Porém, assim que foi criado o Estado de Israel, contra a vontade do povo palestino e do restante da população árabe no Oriente Médio, foi lançada uma campanha feroz para “remapear” a Palestina.
Um carta de 1948, enviada por Yitzhak Gruenbaum, então Ministro do Interior do Estado de Israel, dizia: “Os nomes convencionais devem ser substituídos por novos nomes… para tanto, com o objetivo de consolidar nossa presença como fato histórico e nos aclamar como um povo saudável cujas raízes estão plantadas no solo deste país, devemos dar início à hebraização fundamental de nossos mapas nacionais.”

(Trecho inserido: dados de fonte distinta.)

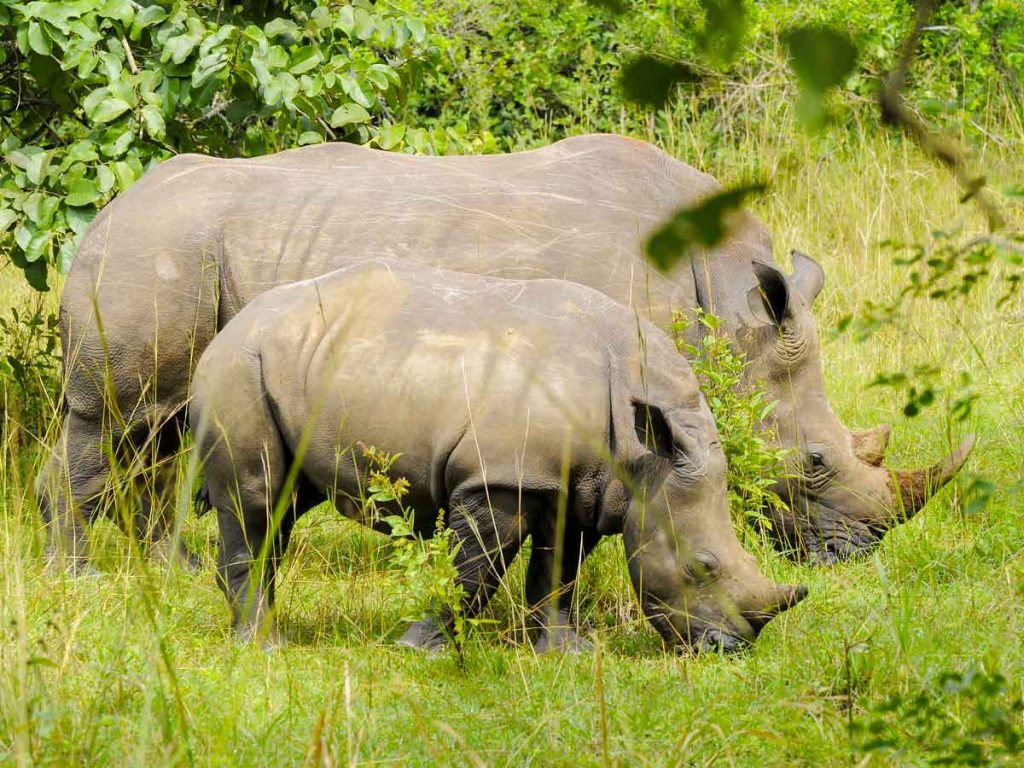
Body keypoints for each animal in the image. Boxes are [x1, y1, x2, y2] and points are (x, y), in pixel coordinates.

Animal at [39, 133, 972, 570]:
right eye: (814, 461)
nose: (857, 556)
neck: (726, 306)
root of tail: (107, 206)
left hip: (179, 252)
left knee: (155, 433)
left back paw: (168, 569)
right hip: (150, 252)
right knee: (109, 423)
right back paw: (80, 578)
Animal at [189, 260, 808, 652]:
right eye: (701, 567)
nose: (729, 649)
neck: (644, 454)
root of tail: (226, 330)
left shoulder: (576, 484)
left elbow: (558, 571)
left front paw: (563, 652)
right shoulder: (504, 477)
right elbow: (475, 568)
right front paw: (421, 647)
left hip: (293, 365)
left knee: (284, 504)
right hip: (239, 367)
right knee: (257, 496)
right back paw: (263, 646)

Pouco depois, uma comissão do governo foi criada e encarregada de renomear tudo que fosse palestino para que o novo estado pudesse reivindicar suas cidades, aldeias e toda uma variedade de áreas geográficas.
Outra carta, escrita em agosto de 1957 por um oficial israelense do Ministério de Assuntos Exteriores, exigia que o Departamento Israelense de Antiguidades acelerasse o processo de destruição das casas palestinas durante a Nakba. “As ruínas das aldeias árabes e dos bairros árabes, ou os edifícios vazios desde 1948, levantam associações contundentes que resultam em considerável dano político.” Concluía, “Devem ser eliminadas.”
Os primeiros sionistas estavam errados. Destruir as aldeias palestinas, mudar os nomes das ruas e demolir mesquitas e igrejas não podem poderão alcançar o objetivo de apagar a identidade de toda uma nação.